Соблюдая местные приличия, мы с Элли разделились: она заняла купе с Александрой Илларионовной, а мы, с Павлом Павловичем - соседнее. Хотел сначала всех в одно купе посадить, а потом понял, что устал от женского общества. Хотелось чего-то более простого и откровенного.
Когда мы сели и паровоз потянул наши вагоны от перрона Николаевского вокзала, предложил:
- А давайте коньяку немножечко, граф? Употребим Праздника ради, а? Как Вы на это смотрите, Павел Павлович?
Шувалов был растерян. Его начальник почти никогда не употреблял спиртное, кроме вина в большие праздники, а тут – коньяк предлагает. А так как он был занят своими тяжёлыми мыслями, то был согласен почти на всё. И, как только появился официант, я попросил коньяку, шоколада и лимон.
Мы с графом изрядно напились, точнее он напился, а я больше имитировал опьянение: в нынешнем теле мне, чтобы опьянеть, надо, наверное, нырнуть в бочку с коньяком.
- Вот, Сергей Александрович, скажи. Вы святой или нет? Не, подождите немного, я ж сейчас ... Я же сам видел! Свет!.. – заплетающемся языком обратился ко мне мой адъютант.
Я решил, что хватит откровенностей, и усыпил его. К нам заглядывала фрейлина, но густой коньячный дух и два тела в креслах напротив друг друга расставили всё по местам. А я сидел, размышлял и вскоре задремал...
24 день увядания 3673 года от закладки Светлого Дворца.
«где у подножия Сароматских гор»
Вокруг было дымно и смрадно. Строй нашей панцирной пехоты стоял перед нами, и они были уже сильно посечены. Многие были обмотаны грязными тряпками, заменяющими бинты. Да и в общем, было понятно, что уже давно находятся в походе.
А так как лекари и обоз отстали от нас ещё неделю назад, то раненых было проще добить и поднять умертвиями, чем дождаться магов жизни. Которые были ещё вчерашними студентами, собственно, как и все маги на этой войне. Её после так и назвали – «Студенческая Заварушка».
Ну, это, конечно, меж магами, а в хрониках её называли - Третья Имперская.

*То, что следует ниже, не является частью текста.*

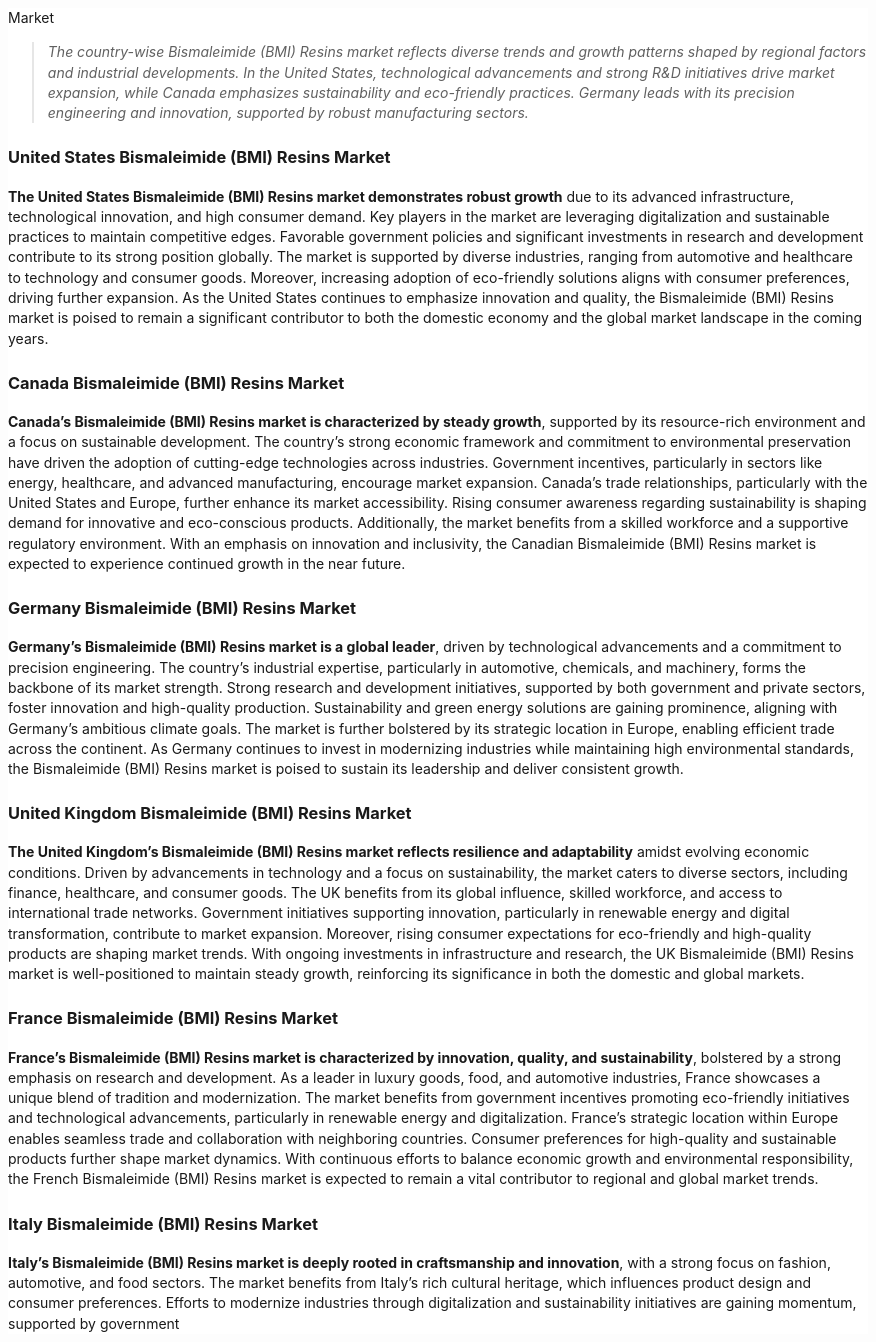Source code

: Market<br /></span></h1><blockquote><p><em><span class="">The country-wise Bismaleimide (BMI) Resins  market reflects diverse trends and growth patterns shaped by regional factors and industrial developments. In the United States, technological advancements and strong R&amp;D initiatives drive market expansion, while Canada emphasizes sustainability and eco-friendly practices. Germany leads with its precision engineering and innovation, supported by robust manufacturing sectors.</span></em></p></blockquote><h3><strong>United States Bismaleimide (BMI) Resins  Market</strong></h3><p><strong>The United States Bismaleimide (BMI) Resins  market demonstrates robust growth</strong> due to its advanced infrastructure, technological innovation, and high consumer demand. Key players in the market are leveraging digitalization and sustainable practices to maintain competitive edges. Favorable government policies and significant investments in research and development contribute to its strong position globally. The market is supported by diverse industries, ranging from automotive and healthcare to technology and consumer goods. Moreover, increasing adoption of eco-friendly solutions aligns with consumer preferences, driving further expansion. As the United States continues to emphasize innovation and quality, the Bismaleimide (BMI) Resins  market is poised to remain a significant contributor to both the domestic economy and the global market landscape in the coming years.</p><h3><strong>Canada Bismaleimide (BMI) Resins  Market</strong></h3><p><strong>Canada&rsquo;s Bismaleimide (BMI) Resins  market is characterized by steady growth</strong>, supported by its resource-rich environment and a focus on sustainable development. The country&rsquo;s strong economic framework and commitment to environmental preservation have driven the adoption of cutting-edge technologies across industries. Government incentives, particularly in sectors like energy, healthcare, and advanced manufacturing, encourage market expansion. Canada&rsquo;s trade relationships, particularly with the United States and Europe, further enhance its market accessibility. Rising consumer awareness regarding sustainability is shaping demand for innovative and eco-conscious products. Additionally, the market benefits from a skilled workforce and a supportive regulatory environment. With an emphasis on innovation and inclusivity, the Canadian Bismaleimide (BMI) Resins  market is expected to experience continued growth in the near future.</p><h3><strong>Germany Bismaleimide (BMI) Resins  Market</strong></h3><p><strong>Germany&rsquo;s Bismaleimide (BMI) Resins  market is a global leader</strong>, driven by technological advancements and a commitment to precision engineering. The country&rsquo;s industrial expertise, particularly in automotive, chemicals, and machinery, forms the backbone of its market strength. Strong research and development initiatives, supported by both government and private sectors, foster innovation and high-quality production. Sustainability and green energy solutions are gaining prominence, aligning with Germany&rsquo;s ambitious climate goals. The market is further bolstered by its strategic location in Europe, enabling efficient trade across the continent. As Germany continues to invest in modernizing industries while maintaining high environmental standards, the Bismaleimide (BMI) Resins  market is poised to sustain its leadership and deliver consistent growth.</p><h3><strong>United Kingdom Bismaleimide (BMI) Resins  Market</strong></h3><p><strong>The United Kingdom&rsquo;s Bismaleimide (BMI) Resins  market reflects resilience and adaptability</strong> amidst evolving economic conditions. Driven by advancements in technology and a focus on sustainability, the market caters to diverse sectors, including finance, healthcare, and consumer goods. The UK benefits from its global influence, skilled workforce, and access to international trade networks. Government initiatives supporting innovation, particularly in renewable energy and digital transformation, contribute to market expansion. Moreover, rising consumer expectations for eco-friendly and high-quality products are shaping market trends. With ongoing investments in infrastructure and research, the UK Bismaleimide (BMI) Resins  market is well-positioned to maintain steady growth, reinforcing its significance in both the domestic and global markets.</p><h3><strong>France Bismaleimide (BMI) Resins  Market</strong></h3><p><strong>France&rsquo;s Bismaleimide (BMI) Resins  market is characterized by innovation, quality, and sustainability</strong>, bolstered by a strong emphasis on research and development. As a leader in luxury goods, food, and automotive industries, France showcases a unique blend of tradition and modernization. The market benefits from government incentives promoting eco-friendly initiatives and technological advancements, particularly in renewable energy and digitalization. France&rsquo;s strategic location within Europe enables seamless trade and collaboration with neighboring countries. Consumer preferences for high-quality and sustainable products further shape market dynamics. With continuous efforts to balance economic growth and environmental responsibility, the French Bismaleimide (BMI) Resins  market is expected to remain a vital contributor to regional and global market trends.</p><h3><strong>Italy Bismaleimide (BMI) Resins  Market</strong></h3><p><strong>Italy&rsquo;s Bismaleimide (BMI) Resins  market is deeply rooted in craftsmanship and innovation</strong>, with a strong focus on fashion, automotive, and food sectors. The market benefits from Italy&rsquo;s rich cultural heritage, which influences product design and consumer preferences. Efforts to modernize industries through digitalization and sustainability initiatives are gaining momentum, supported by government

- Левый фланг! Торг вас дери, проваливается левый фланг! Сомкнуть строй! Сомкнуть строй, ублюдки!!! Кто хоть на шаг сдаст, того я сам выпотрошу! Душу выпью, уроды! Маги!!! Сдохните, но щит держать, студентки херовы! – орал наш капитан, он был орком-полукровкой и в роду у него были и шаманы, так что про душу он не шутил. Выпить всю прану и магическую составляющую мог.
Вообще мне, конечно, повезло тогда – я попал в очень сильный и удачливый отряд. А самое главное, всем было насрать, что я увлекаюсь некромантией и могу после смерти поставить воина обратно в строй. У моих соотрядников было понимание, что душу это не коснётся: всё-таки некромант не шаман, что мог и заключить её с помощью какой-нибудь сущности в магический накопитель почти навечно.
А смерть… Смерть не самое страшное, что на войне может случиться.
Я стоял по щиколотку в грязи и крови, в груди щипало от переизбытка некроэнергии, но сбросить её было некуда - кругом свои, и надо было терпеть, так как маны другой нет, а есть только эта грязь из эманаций боли и смерти, напополам со страхом и отчаянием.